The Extraordinary William Jennings Bryan

 Theodore Roosevelt said of William Jennings Bryan, “By George, he would make the greatest Baptist preacher on earth.” A Baptist preacher he might have been, too, were it not for his boyhood fear of water.  As a young boy in the 1860s in Salem, Illinois (the same small town in John Scopes studied high school biology), Bryan dreamed of becoming a preacher in the Baptist Church of his father.  Witnessing his first baptismal immersion at age six, however, changed his career plans.
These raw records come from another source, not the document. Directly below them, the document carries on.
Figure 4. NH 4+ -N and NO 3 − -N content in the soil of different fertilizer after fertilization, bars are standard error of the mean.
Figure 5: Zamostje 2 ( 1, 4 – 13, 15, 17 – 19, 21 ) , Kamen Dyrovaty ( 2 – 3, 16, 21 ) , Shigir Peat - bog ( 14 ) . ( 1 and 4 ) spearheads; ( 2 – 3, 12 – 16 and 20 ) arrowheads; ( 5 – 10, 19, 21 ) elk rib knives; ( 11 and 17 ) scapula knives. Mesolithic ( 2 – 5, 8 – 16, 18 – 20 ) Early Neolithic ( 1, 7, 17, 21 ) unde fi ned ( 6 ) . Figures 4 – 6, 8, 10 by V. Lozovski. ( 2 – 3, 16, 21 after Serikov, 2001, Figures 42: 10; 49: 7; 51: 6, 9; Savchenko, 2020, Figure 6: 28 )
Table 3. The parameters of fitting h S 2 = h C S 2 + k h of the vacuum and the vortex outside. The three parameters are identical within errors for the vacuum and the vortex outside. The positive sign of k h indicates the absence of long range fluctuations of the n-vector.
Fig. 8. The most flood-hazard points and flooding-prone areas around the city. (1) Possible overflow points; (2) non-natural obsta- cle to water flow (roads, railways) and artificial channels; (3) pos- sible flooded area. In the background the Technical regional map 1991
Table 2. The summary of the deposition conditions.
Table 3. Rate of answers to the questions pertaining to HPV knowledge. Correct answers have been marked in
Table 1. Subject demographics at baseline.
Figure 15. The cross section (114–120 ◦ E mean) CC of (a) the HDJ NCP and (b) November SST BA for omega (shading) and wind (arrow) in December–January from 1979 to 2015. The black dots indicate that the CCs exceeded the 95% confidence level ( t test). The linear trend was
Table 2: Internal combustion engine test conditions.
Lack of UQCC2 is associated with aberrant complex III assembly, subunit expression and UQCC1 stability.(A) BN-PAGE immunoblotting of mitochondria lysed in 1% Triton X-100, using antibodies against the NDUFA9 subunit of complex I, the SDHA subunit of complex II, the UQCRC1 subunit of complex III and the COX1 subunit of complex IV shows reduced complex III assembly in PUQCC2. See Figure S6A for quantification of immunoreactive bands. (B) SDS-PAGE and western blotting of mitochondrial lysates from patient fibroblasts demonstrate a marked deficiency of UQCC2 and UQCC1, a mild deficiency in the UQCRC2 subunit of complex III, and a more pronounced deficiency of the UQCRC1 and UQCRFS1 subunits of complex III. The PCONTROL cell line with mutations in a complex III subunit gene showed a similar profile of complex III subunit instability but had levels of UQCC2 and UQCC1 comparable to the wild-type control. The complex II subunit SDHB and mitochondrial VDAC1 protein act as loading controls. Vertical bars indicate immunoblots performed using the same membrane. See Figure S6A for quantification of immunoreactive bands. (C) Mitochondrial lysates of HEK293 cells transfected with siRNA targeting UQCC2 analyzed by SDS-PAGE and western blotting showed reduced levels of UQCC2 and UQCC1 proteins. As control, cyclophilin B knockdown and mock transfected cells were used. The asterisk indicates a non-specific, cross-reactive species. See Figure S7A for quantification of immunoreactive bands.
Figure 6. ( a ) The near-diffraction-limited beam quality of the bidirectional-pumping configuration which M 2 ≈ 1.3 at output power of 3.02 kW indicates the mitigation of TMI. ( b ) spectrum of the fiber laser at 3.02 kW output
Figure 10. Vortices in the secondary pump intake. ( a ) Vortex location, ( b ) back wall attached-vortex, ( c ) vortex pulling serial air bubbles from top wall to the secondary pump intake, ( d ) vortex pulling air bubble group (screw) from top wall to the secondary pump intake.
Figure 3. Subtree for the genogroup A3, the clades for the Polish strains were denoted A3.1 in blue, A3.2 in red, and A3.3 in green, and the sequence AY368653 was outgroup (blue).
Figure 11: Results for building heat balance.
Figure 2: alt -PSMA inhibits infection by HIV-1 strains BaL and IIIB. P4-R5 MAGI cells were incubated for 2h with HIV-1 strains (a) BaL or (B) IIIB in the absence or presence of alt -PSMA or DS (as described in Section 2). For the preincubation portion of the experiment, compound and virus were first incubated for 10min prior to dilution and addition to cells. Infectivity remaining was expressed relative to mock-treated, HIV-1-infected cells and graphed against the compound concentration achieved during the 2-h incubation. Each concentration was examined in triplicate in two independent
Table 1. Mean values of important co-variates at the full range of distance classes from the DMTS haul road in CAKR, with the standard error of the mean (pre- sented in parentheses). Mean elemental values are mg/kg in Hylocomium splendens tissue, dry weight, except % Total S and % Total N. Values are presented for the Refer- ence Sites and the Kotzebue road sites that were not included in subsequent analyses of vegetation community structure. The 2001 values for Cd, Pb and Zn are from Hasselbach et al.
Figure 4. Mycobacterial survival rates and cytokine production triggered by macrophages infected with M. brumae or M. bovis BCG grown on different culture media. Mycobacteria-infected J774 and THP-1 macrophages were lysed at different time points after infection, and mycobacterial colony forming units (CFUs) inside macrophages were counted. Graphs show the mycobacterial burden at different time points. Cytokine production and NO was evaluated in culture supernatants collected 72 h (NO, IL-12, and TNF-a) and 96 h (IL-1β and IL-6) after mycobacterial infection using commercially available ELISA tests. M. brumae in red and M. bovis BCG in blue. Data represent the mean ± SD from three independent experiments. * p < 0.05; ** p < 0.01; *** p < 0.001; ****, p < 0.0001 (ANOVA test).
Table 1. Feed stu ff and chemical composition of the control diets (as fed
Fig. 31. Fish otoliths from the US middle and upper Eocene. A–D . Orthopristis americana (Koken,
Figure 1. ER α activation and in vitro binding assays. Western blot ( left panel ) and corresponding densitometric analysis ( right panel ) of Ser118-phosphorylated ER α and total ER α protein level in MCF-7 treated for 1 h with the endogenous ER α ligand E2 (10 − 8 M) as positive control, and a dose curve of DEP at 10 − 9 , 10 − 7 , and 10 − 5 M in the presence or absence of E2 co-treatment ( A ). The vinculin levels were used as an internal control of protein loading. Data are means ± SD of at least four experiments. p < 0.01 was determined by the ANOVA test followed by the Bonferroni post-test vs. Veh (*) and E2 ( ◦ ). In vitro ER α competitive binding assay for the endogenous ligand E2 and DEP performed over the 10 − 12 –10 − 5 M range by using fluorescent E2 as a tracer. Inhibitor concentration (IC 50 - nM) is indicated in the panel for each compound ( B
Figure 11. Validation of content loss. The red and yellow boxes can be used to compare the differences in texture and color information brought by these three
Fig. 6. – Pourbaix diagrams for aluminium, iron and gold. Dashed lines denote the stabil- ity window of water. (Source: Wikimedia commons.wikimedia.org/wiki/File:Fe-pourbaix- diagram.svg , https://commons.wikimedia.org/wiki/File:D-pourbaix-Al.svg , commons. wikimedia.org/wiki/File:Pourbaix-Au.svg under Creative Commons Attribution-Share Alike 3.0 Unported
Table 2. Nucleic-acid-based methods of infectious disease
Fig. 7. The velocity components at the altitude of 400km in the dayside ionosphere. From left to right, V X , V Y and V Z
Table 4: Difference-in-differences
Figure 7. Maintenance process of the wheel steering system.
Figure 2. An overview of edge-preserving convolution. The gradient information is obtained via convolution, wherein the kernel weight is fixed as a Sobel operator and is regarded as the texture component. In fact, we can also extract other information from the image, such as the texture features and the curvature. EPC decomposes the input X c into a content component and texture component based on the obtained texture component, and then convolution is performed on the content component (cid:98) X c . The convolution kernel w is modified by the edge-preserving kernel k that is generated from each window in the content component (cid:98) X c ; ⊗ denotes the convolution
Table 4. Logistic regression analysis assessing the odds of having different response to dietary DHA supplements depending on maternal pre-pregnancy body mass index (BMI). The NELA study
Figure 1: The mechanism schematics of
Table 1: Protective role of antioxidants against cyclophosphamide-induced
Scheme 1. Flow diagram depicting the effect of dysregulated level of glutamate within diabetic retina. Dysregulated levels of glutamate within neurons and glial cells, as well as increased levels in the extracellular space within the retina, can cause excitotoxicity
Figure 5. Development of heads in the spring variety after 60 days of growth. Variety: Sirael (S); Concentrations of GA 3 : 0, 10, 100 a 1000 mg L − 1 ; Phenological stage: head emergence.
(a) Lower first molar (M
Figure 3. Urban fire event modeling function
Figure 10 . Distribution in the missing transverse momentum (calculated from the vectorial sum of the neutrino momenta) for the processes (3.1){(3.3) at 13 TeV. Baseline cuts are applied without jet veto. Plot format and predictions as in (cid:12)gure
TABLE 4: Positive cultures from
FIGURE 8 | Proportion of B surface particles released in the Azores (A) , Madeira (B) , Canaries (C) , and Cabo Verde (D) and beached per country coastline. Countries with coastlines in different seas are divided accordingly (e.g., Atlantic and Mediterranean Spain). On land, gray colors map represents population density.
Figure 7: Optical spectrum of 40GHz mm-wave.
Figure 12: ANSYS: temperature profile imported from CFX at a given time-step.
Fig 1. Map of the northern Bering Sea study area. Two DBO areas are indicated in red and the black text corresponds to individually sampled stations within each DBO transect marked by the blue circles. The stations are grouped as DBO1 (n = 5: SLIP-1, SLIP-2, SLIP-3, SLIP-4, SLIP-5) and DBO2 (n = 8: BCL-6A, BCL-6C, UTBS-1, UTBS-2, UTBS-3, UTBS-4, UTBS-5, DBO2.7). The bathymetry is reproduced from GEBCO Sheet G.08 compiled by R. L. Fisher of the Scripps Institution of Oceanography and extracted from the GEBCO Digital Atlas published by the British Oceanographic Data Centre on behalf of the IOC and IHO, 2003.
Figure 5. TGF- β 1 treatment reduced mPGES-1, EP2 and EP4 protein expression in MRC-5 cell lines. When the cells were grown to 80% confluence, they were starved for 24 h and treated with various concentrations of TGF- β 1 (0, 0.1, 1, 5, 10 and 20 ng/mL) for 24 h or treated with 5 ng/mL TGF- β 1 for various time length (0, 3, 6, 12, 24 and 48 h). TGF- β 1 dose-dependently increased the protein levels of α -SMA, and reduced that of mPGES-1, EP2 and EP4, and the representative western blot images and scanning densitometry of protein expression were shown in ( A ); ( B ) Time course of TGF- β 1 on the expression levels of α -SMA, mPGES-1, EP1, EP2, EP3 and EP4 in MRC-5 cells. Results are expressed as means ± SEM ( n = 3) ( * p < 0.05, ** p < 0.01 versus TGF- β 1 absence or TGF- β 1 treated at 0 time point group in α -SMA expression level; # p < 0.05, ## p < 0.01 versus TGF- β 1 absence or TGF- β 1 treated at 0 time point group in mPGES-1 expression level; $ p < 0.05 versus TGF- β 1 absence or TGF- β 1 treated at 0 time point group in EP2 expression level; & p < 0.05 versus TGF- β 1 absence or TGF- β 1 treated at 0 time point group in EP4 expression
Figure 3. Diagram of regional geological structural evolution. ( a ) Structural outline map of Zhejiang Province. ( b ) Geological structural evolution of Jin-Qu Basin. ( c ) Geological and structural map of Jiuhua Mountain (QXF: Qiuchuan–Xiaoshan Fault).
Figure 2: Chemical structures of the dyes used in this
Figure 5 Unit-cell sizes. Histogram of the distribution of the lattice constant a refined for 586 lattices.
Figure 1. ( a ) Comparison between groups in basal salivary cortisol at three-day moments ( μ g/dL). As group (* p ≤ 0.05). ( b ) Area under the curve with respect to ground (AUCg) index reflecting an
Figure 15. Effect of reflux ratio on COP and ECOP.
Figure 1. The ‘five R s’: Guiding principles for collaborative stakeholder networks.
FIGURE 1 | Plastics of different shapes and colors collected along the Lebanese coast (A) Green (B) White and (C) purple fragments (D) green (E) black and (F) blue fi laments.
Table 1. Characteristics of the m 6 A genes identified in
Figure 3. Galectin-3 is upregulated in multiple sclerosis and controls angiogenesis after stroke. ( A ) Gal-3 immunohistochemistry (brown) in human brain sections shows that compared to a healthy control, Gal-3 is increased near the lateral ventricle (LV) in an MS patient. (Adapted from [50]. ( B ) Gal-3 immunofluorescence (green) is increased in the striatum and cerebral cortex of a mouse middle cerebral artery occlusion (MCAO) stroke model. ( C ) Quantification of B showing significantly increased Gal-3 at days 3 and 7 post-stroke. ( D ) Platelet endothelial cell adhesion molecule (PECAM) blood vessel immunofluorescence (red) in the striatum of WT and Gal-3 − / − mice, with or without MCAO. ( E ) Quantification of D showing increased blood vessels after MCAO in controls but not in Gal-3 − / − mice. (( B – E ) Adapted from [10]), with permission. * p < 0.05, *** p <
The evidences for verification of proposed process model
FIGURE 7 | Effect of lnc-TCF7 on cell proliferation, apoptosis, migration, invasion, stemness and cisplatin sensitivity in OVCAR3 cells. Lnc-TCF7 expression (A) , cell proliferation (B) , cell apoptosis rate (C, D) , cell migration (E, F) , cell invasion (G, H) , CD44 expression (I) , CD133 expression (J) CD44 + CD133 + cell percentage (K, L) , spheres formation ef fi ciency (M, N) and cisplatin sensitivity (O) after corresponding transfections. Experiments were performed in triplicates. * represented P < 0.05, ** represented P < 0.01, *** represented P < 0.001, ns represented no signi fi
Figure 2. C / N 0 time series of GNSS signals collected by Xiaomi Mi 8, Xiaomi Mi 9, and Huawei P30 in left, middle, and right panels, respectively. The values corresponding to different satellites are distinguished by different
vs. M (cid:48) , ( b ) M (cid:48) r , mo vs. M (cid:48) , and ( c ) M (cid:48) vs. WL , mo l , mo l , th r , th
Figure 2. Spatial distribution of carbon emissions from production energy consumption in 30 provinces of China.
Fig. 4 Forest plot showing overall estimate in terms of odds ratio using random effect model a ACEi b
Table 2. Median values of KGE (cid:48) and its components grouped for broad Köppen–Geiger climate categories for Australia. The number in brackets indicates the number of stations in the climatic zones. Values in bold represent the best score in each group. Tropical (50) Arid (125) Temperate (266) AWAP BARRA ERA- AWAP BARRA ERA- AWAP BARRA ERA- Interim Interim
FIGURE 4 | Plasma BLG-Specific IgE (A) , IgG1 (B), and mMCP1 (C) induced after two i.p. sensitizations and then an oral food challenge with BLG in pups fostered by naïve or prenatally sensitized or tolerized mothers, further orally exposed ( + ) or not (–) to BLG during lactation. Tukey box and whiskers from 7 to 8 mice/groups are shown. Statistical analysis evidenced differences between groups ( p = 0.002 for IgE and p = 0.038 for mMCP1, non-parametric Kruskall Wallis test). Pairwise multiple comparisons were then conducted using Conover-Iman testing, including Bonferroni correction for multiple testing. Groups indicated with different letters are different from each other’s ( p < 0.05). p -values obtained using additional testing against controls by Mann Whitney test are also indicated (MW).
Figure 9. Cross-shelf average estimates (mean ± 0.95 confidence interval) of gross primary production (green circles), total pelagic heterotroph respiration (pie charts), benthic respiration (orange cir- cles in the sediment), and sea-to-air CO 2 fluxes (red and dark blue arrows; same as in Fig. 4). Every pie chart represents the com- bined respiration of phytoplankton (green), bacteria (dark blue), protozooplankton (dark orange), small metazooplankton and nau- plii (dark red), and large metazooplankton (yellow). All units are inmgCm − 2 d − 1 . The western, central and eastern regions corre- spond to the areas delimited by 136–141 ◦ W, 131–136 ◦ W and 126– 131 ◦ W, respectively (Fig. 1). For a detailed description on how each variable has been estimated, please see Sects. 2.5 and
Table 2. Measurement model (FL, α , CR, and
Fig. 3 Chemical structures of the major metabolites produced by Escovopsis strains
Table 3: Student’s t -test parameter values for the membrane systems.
Bryan later claimed that his fear of water was so great that it led to his decision to leave the Baptist Church and become a Presbyterian at age fourteen. 

 

Bryan said, “My early life ran quiet as a brook.”  He enjoyed books and outdoor sports.  “The pleasantest memory of my boyhood,” he said, “is that of my mother, who taught me until I was ten years of age.”  Bryan excelled in school, and graduated as the valedictorian and class orator from Illinois College.  He married a college sweetheart, Mary E. Baird, during his first year at the Union College of Law in Chicago.   Six years later, the young lawyer and his wife moved to a place Bryan saw as the land of opportunity, Nebraska. 

 

In 1890, just three years after settling in Nebraska, “the Boy Orator of the Platte” launched a political career that in six short years would win him the Democratic Party's nomination for President.  His election to Congress came as a surprise; he became the first Democratic congressman in Nebraska's twenty years of statehood.  After two terms in Congress, Bryan became editor of the Omaha World-Herald and traveled the Chautauqua lecture circuit promoting populist ideas.  In 1896, Bryan spoke on one of his favorite populist issues, free silver, at the Democratic National Convention in Chicago.  He championed the idea that the dollar should be backed by more plentiful silver rather than gold, as was the present U. S. policy.  His speech—characterized, like so many of his speeches, by a religious quality—for a monetary policy more favorable for debtors ended with the memorable words, “You shall not press down upon the brow of labor this crown of thorns; you shall not crucify mankind upon a cross of gold.”  Tumultuous applause erupted on the convention floor and continued for thirty minutes.  Five ballots later, the thirty-six-year-old Nebraskan became the youngest person ever nominated for the presidency.  He lost in November to Republican William McKinley, receiving 47 percent of the vote to McKinley's 51.  The national ticket took down with it many Democratic candidates for Congress, including a young man from Illinois named Clarence Darrow, who lost his race by a mere 100 votes.